Hi and thanks for this project.

In the project page, I see no example method with both:

• deniable encryption achieved by:
  • full disk encryption (no plain keyfile even on USB key), except the bootloader and fake O.S. partition/disk
  • bootloader with command-line option to start the real O.S.
• encrypted keyfile (with a SHA256-ed passphrase):
  • provides the ability to change the passphrase without re-encrypting the whole disk
  • should not be stored in a file but at a specified drive offset (deniable encryption)

Ideally, I would:

• Boot in GRUB with crypto extensions
• Select the command line option
• Use something like decrypt-key (hdX,offset) passphrase | cryptomount --piped-keyfile hd1,1

To go further, the decrypted key could be used to decrypt a LUKS header located at the beginning of hd1,1. This would provide a UUID for the decrypted mount.

Can I achieve this using existing GRUB commands? Otherwise, where to start to develop this?

[johnlane]

Hi, the way I use this is with LUKS volumes with bootloader, headers and keys on a USB stick. The headers and keys are in an encrypted partition on the stick.
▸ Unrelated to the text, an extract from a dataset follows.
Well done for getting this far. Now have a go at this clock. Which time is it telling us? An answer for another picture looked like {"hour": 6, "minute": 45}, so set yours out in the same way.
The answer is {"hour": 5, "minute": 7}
So it boots, I select an option and enter a passphrase to reveal a second grub menu from which I boot.

But it isn't deniable if you have the USB stick as it will be obvious there is an encrypted partition on the stick that the bootloads has an option to open (by prompting user for passphrase). I guess you could do something where you use plain mode to open a deniable volume from the grub prompt and then chainload a second grub.cfg from that plain volume once it's unlocked. But I haven't tried to do that myself.
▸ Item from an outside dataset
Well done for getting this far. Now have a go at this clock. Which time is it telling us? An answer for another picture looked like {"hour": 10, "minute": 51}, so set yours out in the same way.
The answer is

The LUKS header provides the ability to change the passphrase without re-encrypting the whole disk.

Unfortunately I got nowhere with upstream about getting this taken on board so haven't looked at it much for a while...

[kriswebdev]

Thanks for the ideas. I'll experiment this.

By the way, if you have time, you should merge upstream and this commit as it's necessary to stay compatible with upstream. I've did it after forking your project and merging upstream/master, it works. There's just 1 minor conflicting line of code when merging upstream by now.

[kriswebdev]

GRUB shell doesn't support pipes, but the built-in command line programs generally allow specifying files as blocklists, e.g. (hd0,1)0+1. However it must be by increments of sector-size (512 bytes).

Basically, what we need as an input is the location of the "payload" data, that must look like random data and that will be used as the encrypted keyfile/salt.

The best place to store it on disk is probably somewhere between the bootloader itself and the first partition.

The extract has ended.